| Exercise brief |
Report every line of the entries below that contains the word "dịch".

---------- Working data ----------

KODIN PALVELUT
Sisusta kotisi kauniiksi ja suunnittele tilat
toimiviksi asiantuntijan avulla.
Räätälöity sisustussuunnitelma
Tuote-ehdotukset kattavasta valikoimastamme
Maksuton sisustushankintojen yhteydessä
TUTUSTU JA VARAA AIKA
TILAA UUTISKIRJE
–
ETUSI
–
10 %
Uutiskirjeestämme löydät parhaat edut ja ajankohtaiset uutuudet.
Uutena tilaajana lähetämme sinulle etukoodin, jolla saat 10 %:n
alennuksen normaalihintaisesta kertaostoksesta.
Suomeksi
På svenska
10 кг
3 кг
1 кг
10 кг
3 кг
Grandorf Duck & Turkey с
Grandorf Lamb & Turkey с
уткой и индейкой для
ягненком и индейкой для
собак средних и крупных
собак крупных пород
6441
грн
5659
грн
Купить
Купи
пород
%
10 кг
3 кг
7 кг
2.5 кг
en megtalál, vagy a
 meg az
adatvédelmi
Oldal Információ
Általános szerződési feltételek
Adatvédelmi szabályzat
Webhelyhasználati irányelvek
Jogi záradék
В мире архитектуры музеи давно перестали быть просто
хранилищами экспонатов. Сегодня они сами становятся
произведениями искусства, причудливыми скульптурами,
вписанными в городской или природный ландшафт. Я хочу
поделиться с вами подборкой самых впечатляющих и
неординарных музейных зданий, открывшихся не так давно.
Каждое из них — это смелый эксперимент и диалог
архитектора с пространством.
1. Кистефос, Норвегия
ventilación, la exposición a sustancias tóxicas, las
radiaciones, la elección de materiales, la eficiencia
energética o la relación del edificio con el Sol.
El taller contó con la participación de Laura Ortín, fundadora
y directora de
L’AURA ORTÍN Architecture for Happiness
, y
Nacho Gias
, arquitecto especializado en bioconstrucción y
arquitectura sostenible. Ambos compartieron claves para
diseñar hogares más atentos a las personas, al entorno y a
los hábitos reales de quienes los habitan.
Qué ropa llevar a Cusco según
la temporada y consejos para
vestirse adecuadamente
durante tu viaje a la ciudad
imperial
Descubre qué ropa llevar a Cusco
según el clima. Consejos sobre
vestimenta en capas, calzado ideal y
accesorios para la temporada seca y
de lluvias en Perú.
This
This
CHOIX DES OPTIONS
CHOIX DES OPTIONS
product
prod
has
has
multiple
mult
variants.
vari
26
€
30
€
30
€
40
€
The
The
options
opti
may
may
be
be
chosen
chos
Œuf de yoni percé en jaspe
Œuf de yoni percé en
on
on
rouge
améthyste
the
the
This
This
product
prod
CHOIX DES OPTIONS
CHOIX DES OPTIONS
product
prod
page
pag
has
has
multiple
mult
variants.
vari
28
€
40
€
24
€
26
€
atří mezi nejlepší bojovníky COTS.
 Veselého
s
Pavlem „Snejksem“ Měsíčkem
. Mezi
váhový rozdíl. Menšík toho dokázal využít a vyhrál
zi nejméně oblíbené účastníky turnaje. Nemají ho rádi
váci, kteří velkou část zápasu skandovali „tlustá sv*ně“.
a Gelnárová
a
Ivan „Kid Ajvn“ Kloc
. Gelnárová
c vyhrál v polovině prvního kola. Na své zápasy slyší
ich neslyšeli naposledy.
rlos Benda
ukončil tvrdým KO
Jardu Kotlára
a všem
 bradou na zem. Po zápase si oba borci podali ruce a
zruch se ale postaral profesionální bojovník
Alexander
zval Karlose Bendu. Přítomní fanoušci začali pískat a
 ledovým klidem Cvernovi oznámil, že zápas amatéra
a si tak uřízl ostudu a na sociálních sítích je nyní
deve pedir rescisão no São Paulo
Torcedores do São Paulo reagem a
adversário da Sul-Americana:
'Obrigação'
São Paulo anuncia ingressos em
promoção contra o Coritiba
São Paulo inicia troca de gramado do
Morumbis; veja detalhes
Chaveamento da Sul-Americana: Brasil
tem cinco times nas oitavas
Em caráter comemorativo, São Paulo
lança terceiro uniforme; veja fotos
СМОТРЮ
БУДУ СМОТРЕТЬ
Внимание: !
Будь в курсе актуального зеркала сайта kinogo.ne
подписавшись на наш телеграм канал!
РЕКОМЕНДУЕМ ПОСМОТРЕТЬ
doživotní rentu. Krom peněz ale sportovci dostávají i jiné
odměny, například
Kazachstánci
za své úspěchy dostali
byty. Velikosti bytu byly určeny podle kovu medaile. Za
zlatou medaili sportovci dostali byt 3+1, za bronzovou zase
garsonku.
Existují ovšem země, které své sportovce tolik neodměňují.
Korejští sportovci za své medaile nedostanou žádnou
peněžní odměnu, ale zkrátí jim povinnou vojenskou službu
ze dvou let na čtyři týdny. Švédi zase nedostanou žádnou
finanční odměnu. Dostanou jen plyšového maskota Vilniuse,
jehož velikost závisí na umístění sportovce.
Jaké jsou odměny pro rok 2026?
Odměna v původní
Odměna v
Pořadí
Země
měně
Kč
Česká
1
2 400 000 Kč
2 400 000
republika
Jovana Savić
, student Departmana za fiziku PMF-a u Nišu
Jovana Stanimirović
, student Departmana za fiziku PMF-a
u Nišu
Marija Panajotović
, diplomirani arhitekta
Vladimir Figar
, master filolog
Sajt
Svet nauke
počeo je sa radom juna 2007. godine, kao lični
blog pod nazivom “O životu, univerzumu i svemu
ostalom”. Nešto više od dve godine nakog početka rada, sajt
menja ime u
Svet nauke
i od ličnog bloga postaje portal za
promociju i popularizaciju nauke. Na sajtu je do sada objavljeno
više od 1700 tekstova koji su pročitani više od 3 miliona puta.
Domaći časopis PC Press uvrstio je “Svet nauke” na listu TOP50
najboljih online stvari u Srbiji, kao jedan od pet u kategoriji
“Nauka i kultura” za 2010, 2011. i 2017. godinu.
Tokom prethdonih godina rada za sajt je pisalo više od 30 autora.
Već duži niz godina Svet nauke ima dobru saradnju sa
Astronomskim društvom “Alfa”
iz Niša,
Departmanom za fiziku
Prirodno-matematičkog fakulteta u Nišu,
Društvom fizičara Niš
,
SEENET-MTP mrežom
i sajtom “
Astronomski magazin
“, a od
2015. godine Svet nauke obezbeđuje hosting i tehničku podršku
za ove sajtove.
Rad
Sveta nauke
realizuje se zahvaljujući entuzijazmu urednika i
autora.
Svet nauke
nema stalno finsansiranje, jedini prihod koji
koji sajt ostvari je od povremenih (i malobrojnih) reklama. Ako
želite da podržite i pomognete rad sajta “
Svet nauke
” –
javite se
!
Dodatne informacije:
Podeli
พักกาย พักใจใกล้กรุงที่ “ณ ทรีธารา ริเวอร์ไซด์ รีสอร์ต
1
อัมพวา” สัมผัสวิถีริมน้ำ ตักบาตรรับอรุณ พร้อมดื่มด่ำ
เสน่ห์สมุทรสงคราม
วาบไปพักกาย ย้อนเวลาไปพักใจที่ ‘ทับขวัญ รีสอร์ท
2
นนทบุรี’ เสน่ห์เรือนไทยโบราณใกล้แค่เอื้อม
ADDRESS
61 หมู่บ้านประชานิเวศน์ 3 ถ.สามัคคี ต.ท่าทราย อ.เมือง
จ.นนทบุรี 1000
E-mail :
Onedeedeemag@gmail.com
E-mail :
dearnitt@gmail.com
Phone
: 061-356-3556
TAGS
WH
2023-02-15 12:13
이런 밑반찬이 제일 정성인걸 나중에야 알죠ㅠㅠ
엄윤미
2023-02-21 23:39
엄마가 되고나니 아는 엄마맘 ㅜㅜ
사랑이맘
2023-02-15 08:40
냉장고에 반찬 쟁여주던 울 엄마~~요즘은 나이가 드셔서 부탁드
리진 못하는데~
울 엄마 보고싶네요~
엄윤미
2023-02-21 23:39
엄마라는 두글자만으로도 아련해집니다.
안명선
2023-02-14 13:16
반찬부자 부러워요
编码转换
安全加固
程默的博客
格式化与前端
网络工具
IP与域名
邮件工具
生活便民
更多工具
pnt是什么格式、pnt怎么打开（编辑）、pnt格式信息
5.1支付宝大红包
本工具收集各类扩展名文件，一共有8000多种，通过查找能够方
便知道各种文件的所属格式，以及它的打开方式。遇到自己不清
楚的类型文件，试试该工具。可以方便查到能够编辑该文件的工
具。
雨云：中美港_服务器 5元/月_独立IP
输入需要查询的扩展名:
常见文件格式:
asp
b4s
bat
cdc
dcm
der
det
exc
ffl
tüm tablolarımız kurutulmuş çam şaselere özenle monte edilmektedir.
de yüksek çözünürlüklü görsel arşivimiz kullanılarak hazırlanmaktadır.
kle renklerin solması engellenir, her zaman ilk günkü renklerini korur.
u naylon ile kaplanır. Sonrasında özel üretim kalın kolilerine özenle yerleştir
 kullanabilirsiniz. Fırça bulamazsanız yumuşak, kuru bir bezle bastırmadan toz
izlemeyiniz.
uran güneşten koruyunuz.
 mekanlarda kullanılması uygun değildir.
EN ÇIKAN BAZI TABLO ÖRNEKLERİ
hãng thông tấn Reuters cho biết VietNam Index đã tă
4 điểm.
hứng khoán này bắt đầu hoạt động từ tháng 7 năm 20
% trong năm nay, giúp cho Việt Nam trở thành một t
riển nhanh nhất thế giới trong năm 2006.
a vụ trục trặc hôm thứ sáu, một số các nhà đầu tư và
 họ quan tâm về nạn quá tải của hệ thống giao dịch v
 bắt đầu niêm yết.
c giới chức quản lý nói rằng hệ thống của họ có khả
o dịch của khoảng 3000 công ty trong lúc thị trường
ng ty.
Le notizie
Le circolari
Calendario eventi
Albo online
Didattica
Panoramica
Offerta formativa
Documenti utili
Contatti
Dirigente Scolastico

----------

| Final answer |
 họ quan tâm về nạn quá tải của hệ thống giao dịch v
o dịch của khoảng 3000 công ty trong lúc thị trường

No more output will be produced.